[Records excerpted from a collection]
-------------------------

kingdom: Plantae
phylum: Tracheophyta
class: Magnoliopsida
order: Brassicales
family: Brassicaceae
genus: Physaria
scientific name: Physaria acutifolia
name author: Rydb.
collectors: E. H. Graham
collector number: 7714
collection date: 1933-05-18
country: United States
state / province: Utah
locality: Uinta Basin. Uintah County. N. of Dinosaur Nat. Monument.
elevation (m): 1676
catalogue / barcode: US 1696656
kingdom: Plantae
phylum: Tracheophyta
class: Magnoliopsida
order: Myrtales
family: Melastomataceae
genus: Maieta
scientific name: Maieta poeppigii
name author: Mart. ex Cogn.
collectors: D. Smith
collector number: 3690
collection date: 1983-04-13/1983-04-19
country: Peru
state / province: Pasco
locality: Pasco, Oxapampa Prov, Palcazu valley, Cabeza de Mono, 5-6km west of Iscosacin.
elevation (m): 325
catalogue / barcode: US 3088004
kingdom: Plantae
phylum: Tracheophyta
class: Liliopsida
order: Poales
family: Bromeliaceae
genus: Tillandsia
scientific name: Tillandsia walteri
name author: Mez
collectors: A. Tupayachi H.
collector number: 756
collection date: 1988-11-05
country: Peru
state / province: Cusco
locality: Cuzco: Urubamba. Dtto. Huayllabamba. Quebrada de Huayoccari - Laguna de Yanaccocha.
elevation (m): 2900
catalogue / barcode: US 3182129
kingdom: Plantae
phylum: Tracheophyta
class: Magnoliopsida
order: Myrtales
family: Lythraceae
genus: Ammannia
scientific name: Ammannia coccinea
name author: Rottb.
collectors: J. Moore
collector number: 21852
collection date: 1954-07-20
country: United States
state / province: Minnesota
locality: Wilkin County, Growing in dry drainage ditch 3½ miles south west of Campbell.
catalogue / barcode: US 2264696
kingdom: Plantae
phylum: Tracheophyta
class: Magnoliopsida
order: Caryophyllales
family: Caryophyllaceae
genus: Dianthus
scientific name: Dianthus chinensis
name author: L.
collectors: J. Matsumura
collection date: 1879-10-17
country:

-------------------------

#### [REQUEST]
Can you output every line of the data above as a JSON list of strings, with one string per line and blank lines skipped?

#### [COMPLETED EXERCISE]
[
  "kingdom: Plantae",
  "phylum: Tracheophyta",
  "class: Magnoliopsida",
  "order: Brassicales",
  "family: Brassicaceae",
  "genus: Physaria",
  "scientific name: Physaria acutifolia",
  "name author: Rydb.",
  "collectors: E. H. Graham",
  "collector number: 7714",
  "collection date: 1933-05-18",
  "country: United States",
  "state / province: Utah",
  "locality: Uinta Basin. Uintah County. N. of Dinosaur Nat. Monument.",
  "elevation (m): 1676",
  "catalogue / barcode: US 1696656",
  "kingdom: Plantae",
  "phylum: Tracheophyta",
  "class: Magnoliopsida",
  "order: Myrtales",
  "family: Melastomataceae",
  "genus: Maieta",
  "scientific name: Maieta poeppigii",
  "name author: Mart. ex Cogn.",
  "collectors: D. Smith",
  "collector number: 3690",
  "collection date: 1983-04-13/1983-04-19",
  "country: Peru",
  "state / province: Pasco",
  "locality: Pasco, Oxapampa Prov, Palcazu valley, Cabeza de Mono, 5-6km west of Iscosacin.",
  "elevation (m): 325",
  "catalogue / barcode: US 3088004",
  "kingdom: Plantae",
  "phylum: Tracheophyta",
  "class: Liliopsida",
  "order: Poales",
  "family: Bromeliaceae",
  "genus: Tillandsia",
  "scientific name: Tillandsia walteri",
  "name author: Mez",
  "collectors: A. Tupayachi H.",
  "collector number: 756",
  "collection date: 1988-11-05",
  "country: Peru",
  "state / province: Cusco",
  "locality: Cuzco: Urubamba. Dtto. Huayllabamba. Quebrada de Huayoccari - Laguna de Yanaccocha.",
  "elevation (m): 2900",
  "catalogue / barcode: US 3182129",
  "kingdom: Plantae",
  "phylum: Tracheophyta",
  "class: Magnoliopsida",
  "order: Myrtales",
  "family: Lythraceae",
  "genus: Ammannia",
  "scientific name: Ammannia coccinea",
  "name author: Rottb.",
  "collectors: J. Moore",
  "collector number: 21852",
  "collection date: 1954-07-20",
  "country: United States",
  "state / province: Minnesota",
  "locality: Wilkin County, Growing in dry drainage ditch 3½ miles south west of Campbell.",
  "catalogue / barcode: US 2264696",
  "kingdom: Plantae",
  "phylum: Tracheophyta",
  "class: Magnoliopsida",
  "order: Caryophyllales",
  "family: Caryophyllaceae",
  "genus: Dianthus",
  "scientific name: Dianthus chinensis",
  "name author: L.",
  "collectors: J. Matsumura",
  "collection date: 1879-10-17",
  "country:"
]